It has been said many times (and by Strauss himself) that the title role of Strauss’ Salome requires at least two different voices. Nina Stemme has both of them. And so seamlessly, artfully, are they rolled into one that it is hard to think of any other singer at the present time who better encapsulates and commands every facet of the role, both vocally and dramatically. This was one of those extraordinary hearing-is-believing performances (rather like her Brünnhilde in last year’s Ring) where one puts aside the idea of realistic concessions (or as Strauss put it himself: “A 16 year old with the voice of Isolde”) and simply marvels at the completeness of the portrayal. But then the context for it was so magnificent with Runnicles and his Deutsche Oper Berlin Orchestra so alive to every freakish, hallucinatory, and fantastical colour of this miraculous score. It was certainly one of the best single live performance of the piece that I have ever heard.

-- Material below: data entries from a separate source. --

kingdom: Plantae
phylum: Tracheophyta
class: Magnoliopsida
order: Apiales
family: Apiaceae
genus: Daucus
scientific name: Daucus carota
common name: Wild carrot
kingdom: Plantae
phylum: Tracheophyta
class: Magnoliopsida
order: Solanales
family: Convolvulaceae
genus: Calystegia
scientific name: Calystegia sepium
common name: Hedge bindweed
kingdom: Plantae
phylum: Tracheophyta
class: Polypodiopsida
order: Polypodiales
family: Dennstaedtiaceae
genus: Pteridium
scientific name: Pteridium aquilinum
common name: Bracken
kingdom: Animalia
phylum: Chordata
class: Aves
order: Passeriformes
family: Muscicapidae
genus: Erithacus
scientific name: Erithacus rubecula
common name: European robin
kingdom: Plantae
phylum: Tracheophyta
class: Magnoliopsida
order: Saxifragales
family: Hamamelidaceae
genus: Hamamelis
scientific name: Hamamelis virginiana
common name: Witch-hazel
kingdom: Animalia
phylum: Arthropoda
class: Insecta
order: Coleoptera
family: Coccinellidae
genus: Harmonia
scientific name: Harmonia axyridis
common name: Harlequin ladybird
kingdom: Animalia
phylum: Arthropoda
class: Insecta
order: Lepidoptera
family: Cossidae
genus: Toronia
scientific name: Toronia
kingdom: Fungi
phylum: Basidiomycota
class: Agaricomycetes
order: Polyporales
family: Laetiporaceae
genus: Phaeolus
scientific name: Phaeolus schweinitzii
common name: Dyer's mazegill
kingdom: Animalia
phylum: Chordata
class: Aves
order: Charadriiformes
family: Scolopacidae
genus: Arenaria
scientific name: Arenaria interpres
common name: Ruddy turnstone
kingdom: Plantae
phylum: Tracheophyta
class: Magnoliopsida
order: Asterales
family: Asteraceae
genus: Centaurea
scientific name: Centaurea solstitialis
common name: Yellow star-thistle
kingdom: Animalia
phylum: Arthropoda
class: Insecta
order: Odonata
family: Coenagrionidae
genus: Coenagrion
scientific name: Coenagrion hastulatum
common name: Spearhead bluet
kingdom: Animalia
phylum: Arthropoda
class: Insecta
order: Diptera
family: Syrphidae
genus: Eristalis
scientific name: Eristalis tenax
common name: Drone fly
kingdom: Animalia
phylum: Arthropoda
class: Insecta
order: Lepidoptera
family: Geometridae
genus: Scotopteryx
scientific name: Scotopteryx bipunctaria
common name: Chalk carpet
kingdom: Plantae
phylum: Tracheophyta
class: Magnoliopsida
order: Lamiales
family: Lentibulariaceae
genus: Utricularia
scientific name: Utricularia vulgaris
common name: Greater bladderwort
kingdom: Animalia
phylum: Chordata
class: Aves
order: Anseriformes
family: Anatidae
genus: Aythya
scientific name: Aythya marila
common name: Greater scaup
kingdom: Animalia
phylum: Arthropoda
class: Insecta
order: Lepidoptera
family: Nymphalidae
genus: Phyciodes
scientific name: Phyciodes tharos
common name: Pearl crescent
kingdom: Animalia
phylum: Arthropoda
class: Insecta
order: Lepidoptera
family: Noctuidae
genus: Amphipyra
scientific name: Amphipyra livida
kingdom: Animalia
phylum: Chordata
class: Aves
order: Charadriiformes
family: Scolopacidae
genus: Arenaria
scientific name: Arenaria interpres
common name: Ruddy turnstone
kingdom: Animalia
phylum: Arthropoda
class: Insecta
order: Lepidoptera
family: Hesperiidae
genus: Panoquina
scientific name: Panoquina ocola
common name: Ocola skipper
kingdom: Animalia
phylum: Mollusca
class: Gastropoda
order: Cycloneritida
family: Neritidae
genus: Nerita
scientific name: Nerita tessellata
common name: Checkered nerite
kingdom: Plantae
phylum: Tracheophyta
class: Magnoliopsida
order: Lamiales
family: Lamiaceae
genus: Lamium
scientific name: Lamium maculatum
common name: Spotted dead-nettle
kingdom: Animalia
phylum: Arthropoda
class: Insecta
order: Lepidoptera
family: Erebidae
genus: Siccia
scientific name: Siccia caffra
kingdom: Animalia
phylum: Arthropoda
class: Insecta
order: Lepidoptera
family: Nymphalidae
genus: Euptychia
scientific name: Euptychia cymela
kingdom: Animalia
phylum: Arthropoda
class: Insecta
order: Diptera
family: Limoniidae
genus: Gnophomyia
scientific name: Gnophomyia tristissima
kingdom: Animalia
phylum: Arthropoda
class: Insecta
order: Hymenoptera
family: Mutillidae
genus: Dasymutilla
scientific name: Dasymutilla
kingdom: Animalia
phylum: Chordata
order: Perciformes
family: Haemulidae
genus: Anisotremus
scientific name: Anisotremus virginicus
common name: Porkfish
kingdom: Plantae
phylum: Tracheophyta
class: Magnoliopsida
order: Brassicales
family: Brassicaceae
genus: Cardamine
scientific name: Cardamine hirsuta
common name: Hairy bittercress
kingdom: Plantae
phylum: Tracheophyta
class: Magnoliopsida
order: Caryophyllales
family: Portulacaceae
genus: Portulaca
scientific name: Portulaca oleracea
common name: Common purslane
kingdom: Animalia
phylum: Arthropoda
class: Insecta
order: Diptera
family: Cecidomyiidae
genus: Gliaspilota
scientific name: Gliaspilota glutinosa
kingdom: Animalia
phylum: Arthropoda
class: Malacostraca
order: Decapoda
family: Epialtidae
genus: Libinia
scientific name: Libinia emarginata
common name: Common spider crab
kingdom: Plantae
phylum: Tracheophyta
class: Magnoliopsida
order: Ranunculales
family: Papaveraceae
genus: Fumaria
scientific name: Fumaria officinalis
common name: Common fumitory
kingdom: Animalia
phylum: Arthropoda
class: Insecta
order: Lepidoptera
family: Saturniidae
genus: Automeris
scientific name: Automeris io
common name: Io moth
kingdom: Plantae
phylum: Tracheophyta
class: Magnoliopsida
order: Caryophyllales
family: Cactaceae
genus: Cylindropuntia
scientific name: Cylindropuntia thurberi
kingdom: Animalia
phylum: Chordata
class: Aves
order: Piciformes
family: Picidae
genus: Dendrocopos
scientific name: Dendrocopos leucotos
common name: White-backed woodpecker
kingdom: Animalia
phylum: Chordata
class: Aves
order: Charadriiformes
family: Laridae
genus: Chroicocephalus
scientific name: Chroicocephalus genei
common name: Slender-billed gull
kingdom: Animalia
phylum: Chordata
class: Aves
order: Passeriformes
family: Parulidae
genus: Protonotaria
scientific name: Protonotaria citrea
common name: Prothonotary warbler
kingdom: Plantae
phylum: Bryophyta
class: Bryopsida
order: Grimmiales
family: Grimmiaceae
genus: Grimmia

Stemme is a model of how a moderate sized voice can so thrillingly command a space as big as the Albert Hall. It’s all about focus and projection and singing on the sense and the emotion rather than the capital. The creepy girlishness of the early scenes with the fioritura of the writing kept light and translucent, the ominous descents into darker regions (but note, no harmful “chesting”), the sudden vulnerability and fragility, and most astonishing of all (and this is the surely sign of a healthy voice) her breathtaking ability to go from the full-throttle climaxes of the lurid final scene into the finest shadings of airborne pianissimi. Stunning.
I spoke then of the capital and what happens if you are pushing to fill the space rather than singing within yourself. Samuel Youn’s Jokanaan had that problem, I felt. Lovely sound, authoritative colour – very affecting in his softening of tone when he feels he might be getting through to the girl – but over-eager, perhaps, to make his mark on the furthest balcony resulting in an embarrassing moment of collapse in his vocal support.
The Herod of Burkhard Ulrich was sensationally good, incisive and lascivious with his words, brilliant in conveying the rising fever of lust and exasperation, all of it ringingly endorsed in his singing (and he really did sing the part) and his body language. For sure he had a handful in Doris Soffel’s Herodias who tucked into the part as she might a four-course meal, blissfully in denial that the opera was not called Herodias and pulling focus every which way. Marvelous value, though. For someone of her vintage to produce such mighty notes whilst brandishing her rasping chest register like a weapon of mass destruction was something to behold – though if I were a stage director I might have my work cut out.
I’m not sure how well Thomas Blondelle’s Narraboth carried (I was in reasonably close proximity) but I appreciated his youthful lyricism and finely shaded lyricism. And what an ear-catching voice with dusky low notes from Ronnita Miller as Herodias’s Page.
But, of course, it is Strauss’ orchestra that is the purveyor of all that is luscious and unsavoury in this night of lust and abuse – and Donald Runnicles was on the case with his Deutsche Oper Berlin Orchestra turning the Dance of the Seven Veils into the most scintillating and shimmering kind of foreplay for Salome. And elsewhere the freak show came at us in extremes from ear-piercing E flat clarinet on the top to the most obscene gyrations of contra-bassoon. And to have the luxury of that Albert Hall organ adding an eerie light of its own to the final scene was just, well, gothic. A fantastic night.